Aside from thrashing Pauly Shore impersonator Stephen Miller, who just so happens to be a White House senior advisor and a possible Anthony Scaramucci replacement, John Oliver also dedicated a sizable chunk of Sunday’s Last Week Tonight to the border patrol. Specifically, the comedian took issue with the president’s previously announced plan to hire 15,000 new personnel for the Homeland Security Department’s Immigration and Customs Enforcement (ICE) division, which primarily patrols the country’s southern and northern borders. To voice his concerns as clearly as possible, he enlisted Arrested Development‘s very own Gob Bluth, Will Arnett.

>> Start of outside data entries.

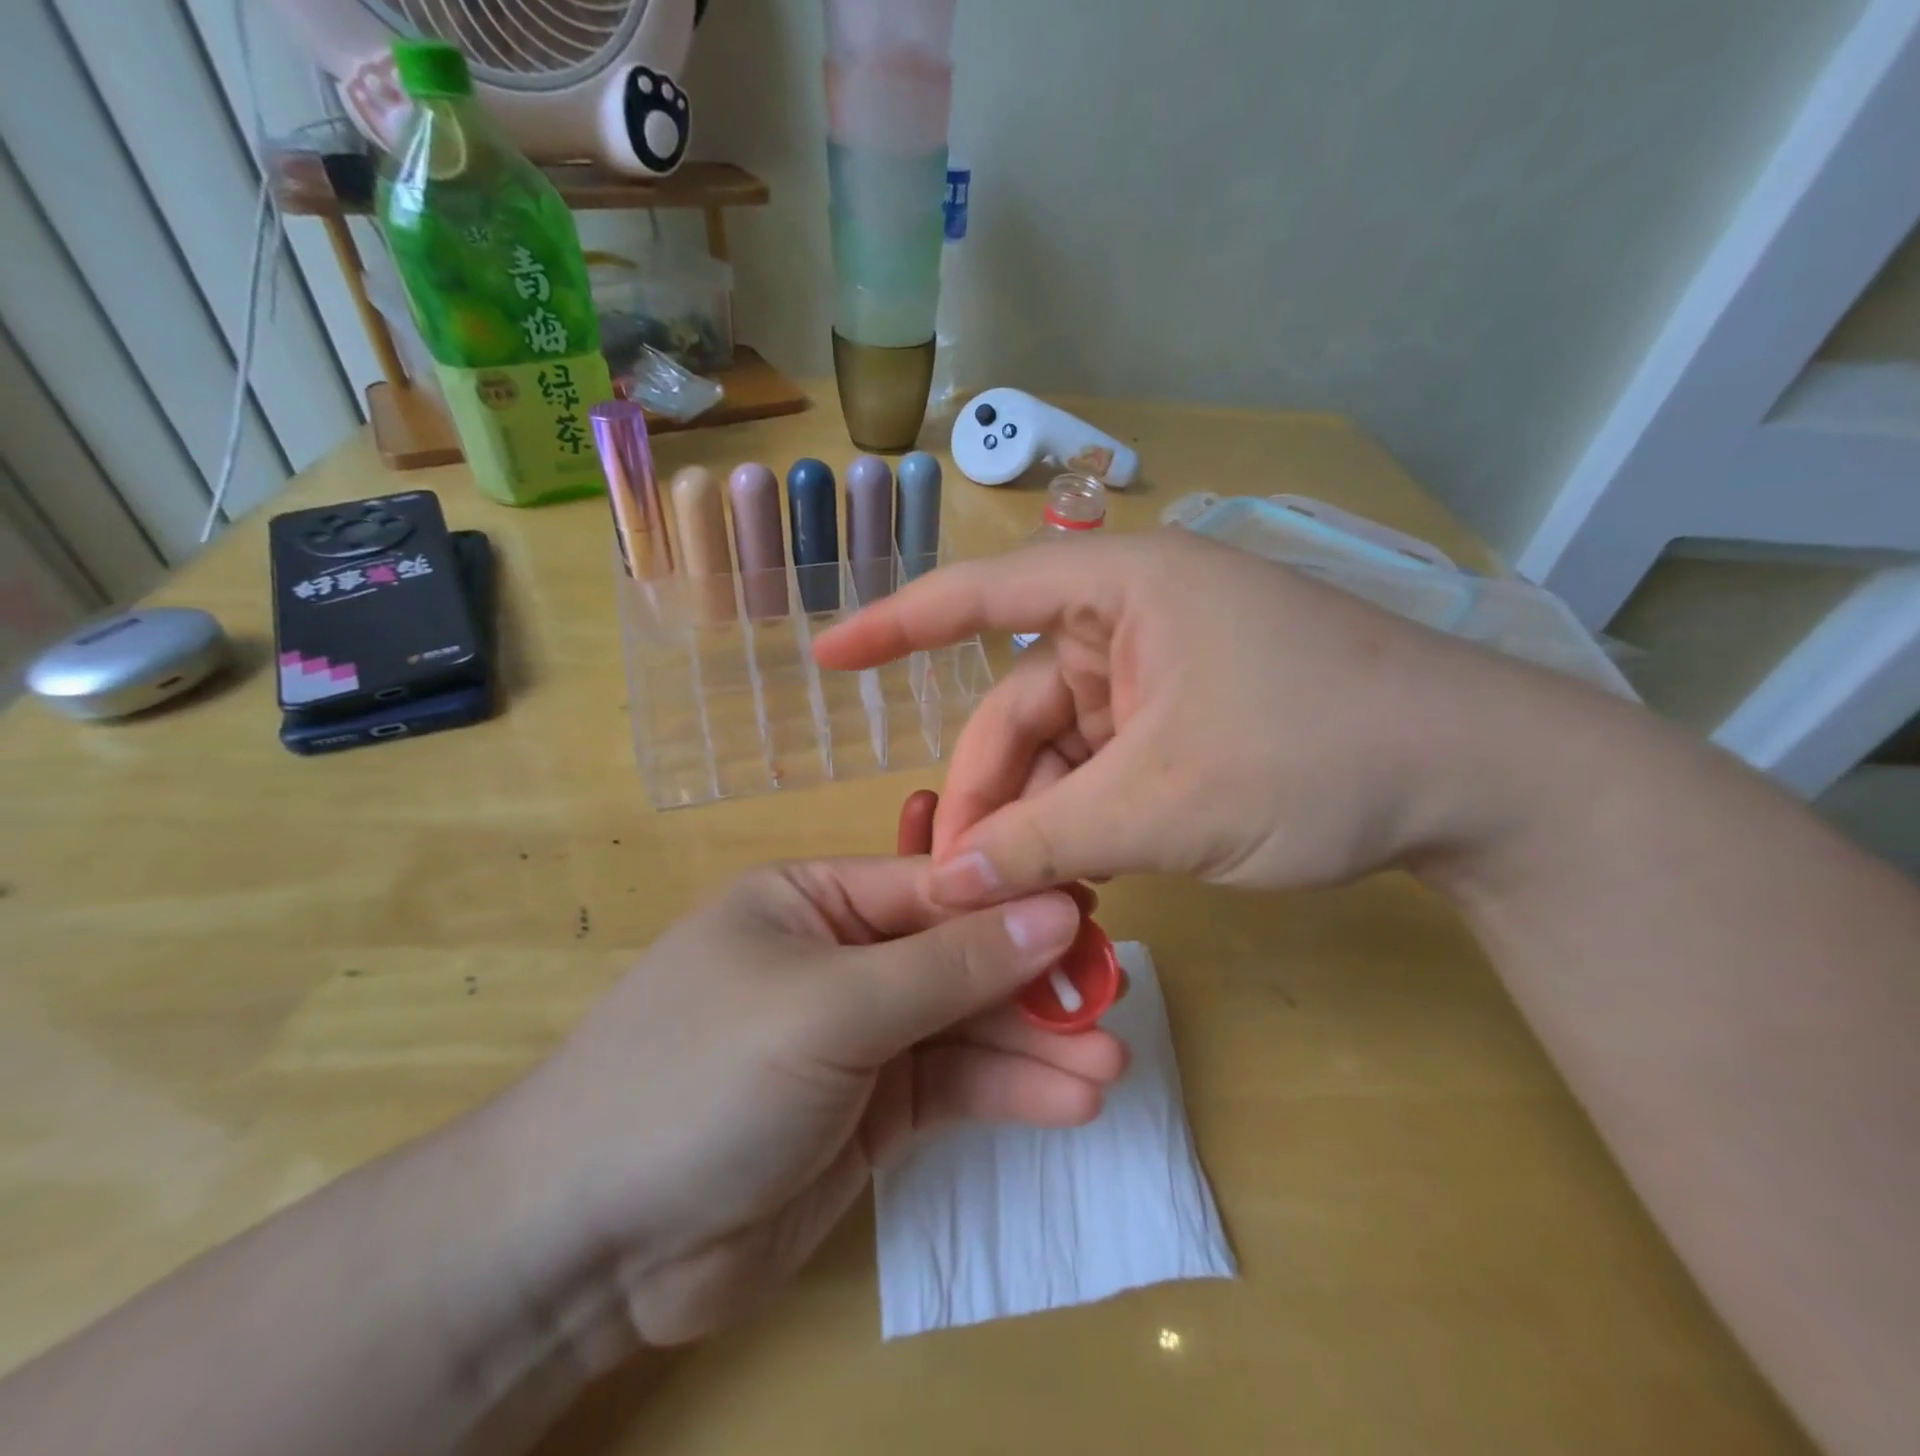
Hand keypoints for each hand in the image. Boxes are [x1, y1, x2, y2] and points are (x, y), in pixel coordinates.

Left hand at [501, 859, 1127, 1345]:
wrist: (593, 1241)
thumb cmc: (704, 1075)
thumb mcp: (832, 1005)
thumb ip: (948, 964)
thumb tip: (1054, 910)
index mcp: (816, 900)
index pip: (934, 887)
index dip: (1013, 900)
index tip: (1093, 913)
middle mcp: (843, 958)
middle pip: (957, 956)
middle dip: (1033, 979)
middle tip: (1113, 997)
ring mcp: (859, 1038)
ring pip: (964, 1027)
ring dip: (1034, 1045)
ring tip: (1110, 1063)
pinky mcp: (872, 1112)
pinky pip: (952, 1087)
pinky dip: (1009, 1093)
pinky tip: (1071, 1101)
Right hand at [814, 530, 1583, 903]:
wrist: (1479, 783)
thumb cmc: (1321, 756)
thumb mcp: (1167, 803)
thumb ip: (1047, 841)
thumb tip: (949, 882)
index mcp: (1122, 590)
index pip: (979, 597)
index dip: (895, 627)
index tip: (828, 658)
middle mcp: (1132, 622)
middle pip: (1019, 707)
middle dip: (991, 793)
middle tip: (964, 881)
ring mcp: (1161, 676)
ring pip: (1060, 750)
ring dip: (1040, 821)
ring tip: (1029, 897)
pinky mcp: (1186, 722)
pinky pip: (1103, 768)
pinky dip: (1084, 821)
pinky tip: (1078, 879)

Announced by Trump soon after taking office in February, the hiring push has run into several obstacles, as well as pushback from a federal watchdog’s report commissioned and released by DHS Inspector General John Roth (who just so happens to be an Obama appointee). To better understand why this renewed focus on border security might not go so well, Oliver and his researchers delved into President George W. Bush and his administration’s similar hiring and recruitment tactics following the September 11th attacks. Said tactics included sponsoring a NASCAR entry and airing television commercials during Dallas Cowboys game, but as Last Week Tonight cautioned, very little attention was paid to the quality of the applicants. Hence why so many issues occurred throughout the years following Bush’s hiring surge.
“Whatever your feelings about the laws the border patrol have been given to enforce,” says Oliver, “you do want the best possible people enforcing them. Because if you don’t, as we have seen, bad things happen. This is a story about the danger of not learning from your mistakes.” To amend this otherwise problematic situation as best as possible, the host suggests ICE do right by Americans, Mexicans, and “the good border patrol agents just trying to do a difficult job well” and advertise this latest hiring surge accurately. Specifically, DHS should provide “recruitment ads that show potential agents what the job is really like.”
Cue Arnett’s gruff, baritone voice, with which the Bojack Horseman actor warns hardcore border militia wannabes against joining ICE since actual border patrol work is way more boring than they might expect. “The border patrol may not be for you, because a lot of the time the job… is just you, the desert and nothing for miles around,” he quips. “This is a job that can combine hours of boredom with sudden bursts of action.”